[TASKS AND EXERCISES]:
**a)** Answer these questions from the passage on luxury refrigerators:
(i) What price is given for The Big Chill Company's Classic Fridge?
(ii) Who wrote the book "The Values Americans Live By"?
(iii) What do people store in side-by-side glass door refrigerators installed in bathrooms?
**b)** Write out the lines of the records as a numbered list, starting with the line that contains "Zboží zařazeno v kategoriích" and going on through the line that contains "info@elektromaterial.cz", and leave out any blank lines.

[PAGE EXTRACT]:
___
This idea has continued to evolve, and result in a subculture of “trophy” refrigerators: very large appliances – up to 30 square feet[43] – possessing features like high-end finishes, sleek designs, internet connections and voice activated “smart” elements, among many others.[44] As luxury objects, they are designed to be an extension of the people who own them, signifying wealth, sophisticated design sensibilities and culinary prowess of their owners. The Big Chill Company’s $5795 Classic Fridge is designed to look exactly like an old icebox and, according to the company’s marketing materials, is the “epitome of industrial chic and the perfect complement to any elegant kitchen”[45]. The LG brand “The Internet Family” is a fleet of networked appliances[46] including a refrigerator with a web-connected flat-screen PC, power jack, speakers, video camera, microphone, and an $8000US price tag[47]. Refrigerators for the wealthy are still functional but are used in different ways. Side-by-side glass door refrigerators, without freezers, are used to store wine, bottles of juice for “cleanses”, vitamin waters, fresh produce, and are even installed in bathrooms to store expensive face creams[48].
If what we purchase is related to our values, it is as much about our wants as it is our needs. R.L. Kohls articulates this in his book “The Values Americans Live By”. The Western desire to exert personal control over our environment, and an inherent materialism which governs our decision making, leads to the acquisition of the biggest, the best, and the latest.[49] If homeowners possesses the means to deck out their kitchens with the same professional-level refrigerators we see on The Food Network and in lifestyle publications, and this is paired with the desire to emulate the food culture evident in today’s food-based media, we have the perfect recipe for consumption and performance, with a large, gleaming, stainless steel restaurant-style refrigerator to help tick the appropriate boxes[50].
___
[SUPPLIED RECORDS]:
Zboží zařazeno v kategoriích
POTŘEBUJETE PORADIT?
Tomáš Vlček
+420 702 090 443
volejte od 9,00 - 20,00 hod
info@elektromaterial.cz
___
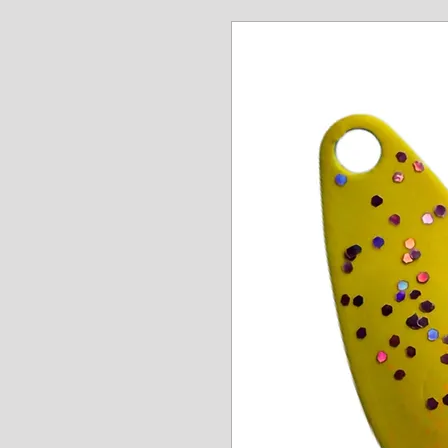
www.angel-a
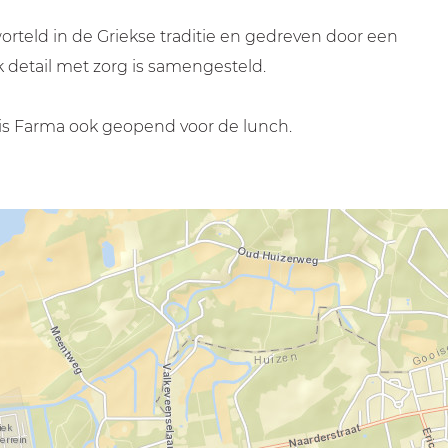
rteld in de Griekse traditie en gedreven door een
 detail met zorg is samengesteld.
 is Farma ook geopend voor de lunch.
___
[ACTIVITY ANSWERS]:
**a)**
(i) $5795
(ii) R.L. Kohls
(iii) Expensive face creams

**b)**
1. Zboží zařazeno v kategoriích
2. POTŘEBUJETE PORADIT?
3. Tomáš Vlček
4. +420 702 090 443
5. volejte od 9,00 - 20,00 hod
6. info@elektromaterial.cz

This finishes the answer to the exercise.